28.

73.5K 4.4K 67
                                    

Dada Evelyn makin sakit seperti diremas. Belakangan Sean memperlakukannya dengan sangat baik seolah pria itu benar-benar mencintainya.

Namun sekarang, apa katanya? Ingin mengakhiri pernikahan yang menyakitkan itu?

Evelyn menunduk dalam menyembunyikan kesedihannya. Tangannya meremas gaun indah yang diberikan Sean untuk candle light dinner, atau tepatnya makan malam terakhir sebagai suami-istri.

"Evelyn, kamu pasti menderita dengan saya kan? Saya yang membuat kamu merasakan amarah saya. Saya yang membuat kamu merasakan semua kesakitan  itu."

Airmata Evelyn jatuh mengenai punggung tangannya. Sedikit pun ia tak mau menghapusnya. Ia mau Sean tahu kalau kesedihannya malam ini takkan lagi disembunyikan.

"Saya menyesal dengan sungguh, saya merasa bersalah telah menyakiti kamu. Saya tahu, perbuatan kejam saya di masa lalu tidak akan pernah bisa hilang dari ingatan kamu."

Sean menarik napas pelan.

"Daripada memulai dengan yang baru, saya lebih ingin memperbaiki apa yang sudah rusak. Meski takkan pernah sesempurna yang lain, tapi  bagi saya itu lebih baik. Pernikahan penuh rasa sakit itu cukup jadi masa lalu."

Sean beranjak dari kursinya dan mendekati Evelyn.

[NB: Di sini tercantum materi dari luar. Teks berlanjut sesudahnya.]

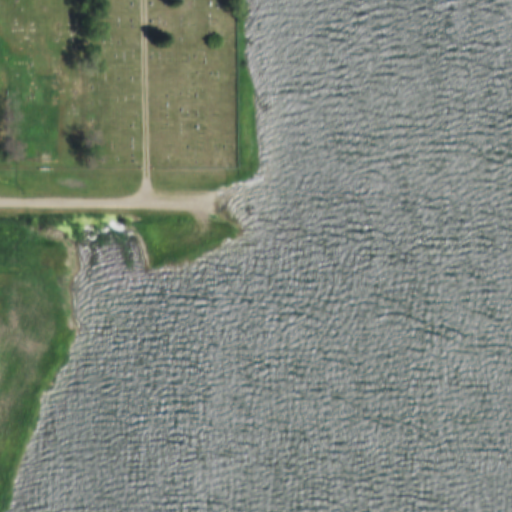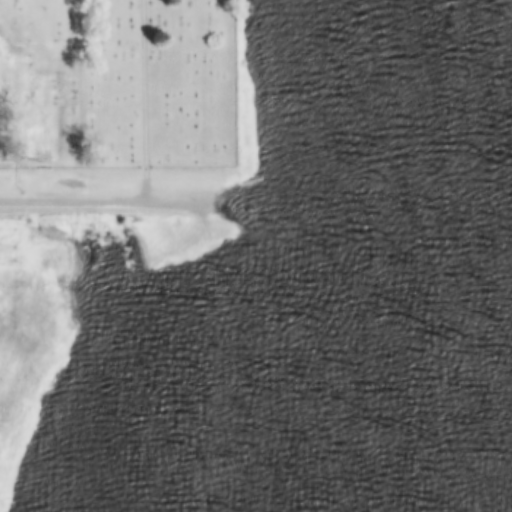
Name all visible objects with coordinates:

Pria itu kemudian mengeluarkan sebuah kotak beludru berwarna maroon.

Sean membuka kotak beludrunya dan menampilkan sebuah cincin berwarna putih dengan bentuk elegan dan sebuah permata kecil di atasnya. Sean kemudian menekuk salah satu lututnya.

"Malam ini, saya ingin memberitahu kalau saya ingin kita...."

Evelyn menatap Sean dengan bingung.

"Menjadi suami-istri yang saling menghormati, melindungi, dan setia satu sama lain seperti janji yang pernah kita ucapkan setahun lalu."

Sean menatap manik mata Evelyn lekat-lekat lalu menguncinya.

"Apa kamu masih bersedia untuk mendampingi saya untuk  memperbaiki pernikahan ini?"

"Maksudnya... Mas Sean nggak mau ceraikan aku kan?" Evelyn masih belum paham.

Sean menggeleng. "Saya nggak mau cerai. Jadi, jawaban kamu apa?"

"Saya bersedia," jawab Evelyn tersenyum haru.

Sean mengulas senyum lebarnya. Lalu memasangkan cincin di jari Evelyn. Pria itu kemudian memeluk istrinya dengan erat.

"Thank you, my wife."

Evelyn membalas pelukan Sean dengan makin erat. Pipinya yang merona, matanya yang sembab karena telah berpikir akan menjadi janda, lalu degup jantungnya yang kian kencang. Evelyn menikmati semua itu.

***

Moses berlarian cepat menuju lantai satu. Valerie memanggilnya karena orangtuanya sudah datang menjemputnya. Harusnya mereka menjemputnya kemarin, tapi ternyata urusan mereka belum selesai saat itu.

Karena tidak berhati-hati anak laki-laki itu tersandung.

"Kalau Moses nangis, berarti Moses cengeng." Sean menghampiri ponakannya kemudian membantunya berdiri.

Walau sakit, Moses menahan dirinya untuk tidak menjerit. Di hadapan Sean, ia mencoba menunjukkan kalau ia anak yang kuat.

"Sakit?" tanya Sean dengan tatapan mengejek.

"Nggak, nggak sakit," jawab Moses berbohong.

"Coba om lihat ada yang luka nggak."

Sean tersenyum, keadaan ponakannya baik-baik saja.